▸ ENTRIES SUPPLIED
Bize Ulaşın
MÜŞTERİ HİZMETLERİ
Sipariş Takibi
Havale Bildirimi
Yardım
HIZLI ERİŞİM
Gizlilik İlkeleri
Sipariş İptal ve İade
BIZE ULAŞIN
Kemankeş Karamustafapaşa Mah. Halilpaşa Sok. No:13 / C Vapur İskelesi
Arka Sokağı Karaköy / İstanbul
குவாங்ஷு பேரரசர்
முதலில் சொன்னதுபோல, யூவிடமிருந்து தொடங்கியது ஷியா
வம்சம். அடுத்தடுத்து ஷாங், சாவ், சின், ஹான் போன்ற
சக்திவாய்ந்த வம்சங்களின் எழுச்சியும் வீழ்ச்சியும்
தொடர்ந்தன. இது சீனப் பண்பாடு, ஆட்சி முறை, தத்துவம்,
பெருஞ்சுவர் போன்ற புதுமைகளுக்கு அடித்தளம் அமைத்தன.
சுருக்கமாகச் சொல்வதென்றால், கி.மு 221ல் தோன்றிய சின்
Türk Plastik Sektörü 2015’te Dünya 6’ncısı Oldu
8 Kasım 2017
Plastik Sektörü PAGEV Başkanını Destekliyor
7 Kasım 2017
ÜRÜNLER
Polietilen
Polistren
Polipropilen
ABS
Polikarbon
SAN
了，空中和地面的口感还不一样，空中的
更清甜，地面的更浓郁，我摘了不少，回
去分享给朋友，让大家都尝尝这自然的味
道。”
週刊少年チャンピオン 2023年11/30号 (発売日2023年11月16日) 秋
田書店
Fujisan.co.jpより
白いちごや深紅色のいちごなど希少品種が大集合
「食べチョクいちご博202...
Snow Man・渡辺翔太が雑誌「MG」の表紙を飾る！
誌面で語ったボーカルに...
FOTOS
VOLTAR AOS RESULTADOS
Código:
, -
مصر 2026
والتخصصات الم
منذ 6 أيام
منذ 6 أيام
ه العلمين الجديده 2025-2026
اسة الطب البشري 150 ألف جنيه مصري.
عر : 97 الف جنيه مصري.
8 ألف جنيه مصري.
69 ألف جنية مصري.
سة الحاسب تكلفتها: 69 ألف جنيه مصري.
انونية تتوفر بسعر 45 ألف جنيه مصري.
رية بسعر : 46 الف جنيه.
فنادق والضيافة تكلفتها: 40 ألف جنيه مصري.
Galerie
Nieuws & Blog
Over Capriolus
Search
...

▸ WORK ORDER
Every line of the data above is to be copied out exactly.

▸ YOUR SOLUTION
Bize Ulaşın
MÜŞTERİ HİZMETLERİ
Sipariş Takibi
Havale Bildirimi
Yardım
HIZLI ERİŞİM
Gizlilik İlkeleri
Sipariş İptal ve İade
BIZE ULAŞIN
Kemankeş Karamustafapaşa Mah. Halilpaşa Sok. No:13 / C Vapur İskelesi
Arka Sokağı Karaköy / İstanbul
குவாங்ஷு பேரரசர்
முதலில் சொன்னதுபோல, யூவிடமிருந்து தொடங்கியது ஷியா
வம்சம். அடுத்தடுத்து ஷாங், சாவ், சின், ஹான் போன்ற
சக்திவாய்ந்த வம்சங்களின் எழுச்சியும் வீழ்ச்சியும்
தொடர்ந்தன. இது சீனப் பண்பாடு, ஆட்சி முறை, தத்துவம்,
பெருஞ்சுவர் போன்ற புதுமைகளுக்கு அடித்தளம் அமைத்தன.
சுருக்கமாகச் சொல்வதென்றால், கி.மு 221ல் தோன்றிய சின்
Türk Plastik Sektörü 2015’te Dünya 6’ncısı Oldu
8 Kasım 2017
Plastik Sektörü PAGEV Başkanını Destekliyor
7 Kasım 2017
ÜRÜNLER
Polietilen
Polistren
Polipropilen
ABS
Polikarbon
SAN
了，空中和地面的口感还不一样，空中的
更清甜，地面的更浓郁，我摘了不少，回
去分享给朋友，让大家都尝尝这自然的味
道。”
週刊少年チャンピオン 2023年11/30号 (発売日2023年11月16日) 秋
田書店
Fujisan.co.jpより
白いちごや深紅色のいちごなど希少品種が大集合
「食べチョクいちご博202...
Snow Man・渡辺翔太が雑誌「MG」の表紙を飾る！
誌面で語ったボーカルに...
FOTOS
VOLTAR AOS RESULTADOS
Código:
, -
مصر 2026
والتخصصات الم
منذ 6 أيام
منذ 6 أيام
ه العلمين الجديده 2025-2026
اسة الطب البشري 150 ألف جنيه مصري.
عر : 97 الف جنيه مصري.
8 ألف جنيه مصري.
69 ألف جنية مصري.
سة الحاسب تكلفتها: 69 ألف جنيه مصري.
انونية تتوفر بسعر 45 ألف جنيه مصري.
رية بسعر : 46 الف جنيه.
فنادق والضيافة تكلفتها: 40 ألف جنيه مصري.
Galerie
Nieuws & Blog
Over Capriolus
Search
...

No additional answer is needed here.